Глава 9

– Чёртова русская зима, – прошипел Макс Краузе, когда невольно коснулся голой рукой ствола пулемёта. Да ещё и сигарету уронил, ради которой и снял рукавицу. – Дьявол!

– Тихо ты, – шикнул н него его напарник по караулу. – Мне показалось, что снег скрипел совсем рядом.

Макс мигом смолк, торопливо натянул рукавицу и взялся за оружие. Как специально луна ушла за облако, и вокруг стало так темно, что – как говорят русские – хоть глаз коли.

– Тихо, – шёпотом произнёс он.

– Вроде бы…

И тут в избе, где на ночь остановились первое отделение, кто-то страшно заорал. Это был не сигнал тревоги. Было очень похоже, что человек увидел нечто невероятно кошмарное. От этого крика оба караульных остолбенели. Этим воспользовался враг. Неожиданно для немецких солдат рядом с ними на расстоянии вытянутой руки оказался мужчина в коротком полушубке, меховой шапке и с большим ножом в руке. Неуловимый глазу взмах, глухой удар и напарник Макса беззвучно падает на утоптанный снег.

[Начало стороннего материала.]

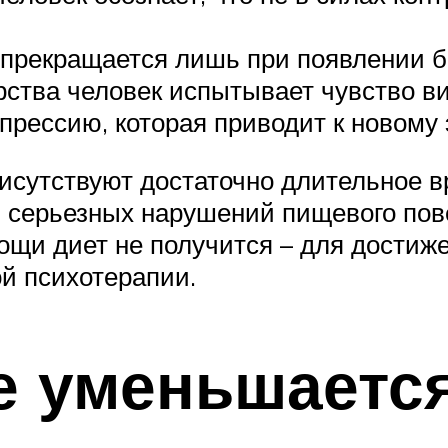
прекращается лишь при появлении бо
рства человек испытывает чувство ви
епрессию, которая приводит к новому
утствуют достаточно длительное вре
 серьезных нарушений пищевого пов
щи диет не получится – для достиж
й психотерапии.
е уменьшаетс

– А-а-а! – заорал пулемётчик и надавил на спусковой крючок, держа оружие на весу. Повезло, что в этот момент неизвестный стоял немного левее от ствола. В таком положении стрелку проще всего довернуть оружие в сторону цели. Краузе ещё подумал, что русский партизан красуется, пугает, иначе бы расправился с ним и его товарищем совершенно незаметно. А раз так, то пусть получит немецкого свинца и стали за свою браваду.

«Кусторез», как иногда солдаты называли МГ за его бешеную скорострельность (но если говорить начистоту, то она практически не использовалась из-за повышенного расхода патронов и жуткого перегрева ствола со всеми из этого вытекающими) выдал короткую пятипатронную очередь и замолк из-за патрона, вставшего под углом. Такое при стрельбе не с сошек у МГ случалось довольно часто. Впрочем, русскому хватило и этого. Все пять пуль угодили ему в живот и пробили насквозь тело, свалили того на снег недалеко от напарника Макса.

– Мразь… – пулемётчик только и успел произнести первое слово, когда увиденное заставило его замереть от ужаса и в одну секунду поседеть. Русский даже и не собирался умирать. На земле он оказался только от удара пулемётной очереди. И едва коснувшись снега, как вновь вскочил на ноги с жутким рычанием, которое мог издать какой-нибудь волк, но точно не человек. – «О матерь божья!», – это была последняя мысль в его голове перед тем, как ему в лицо прилетел кулак партизана, мгновенно отключив сознание.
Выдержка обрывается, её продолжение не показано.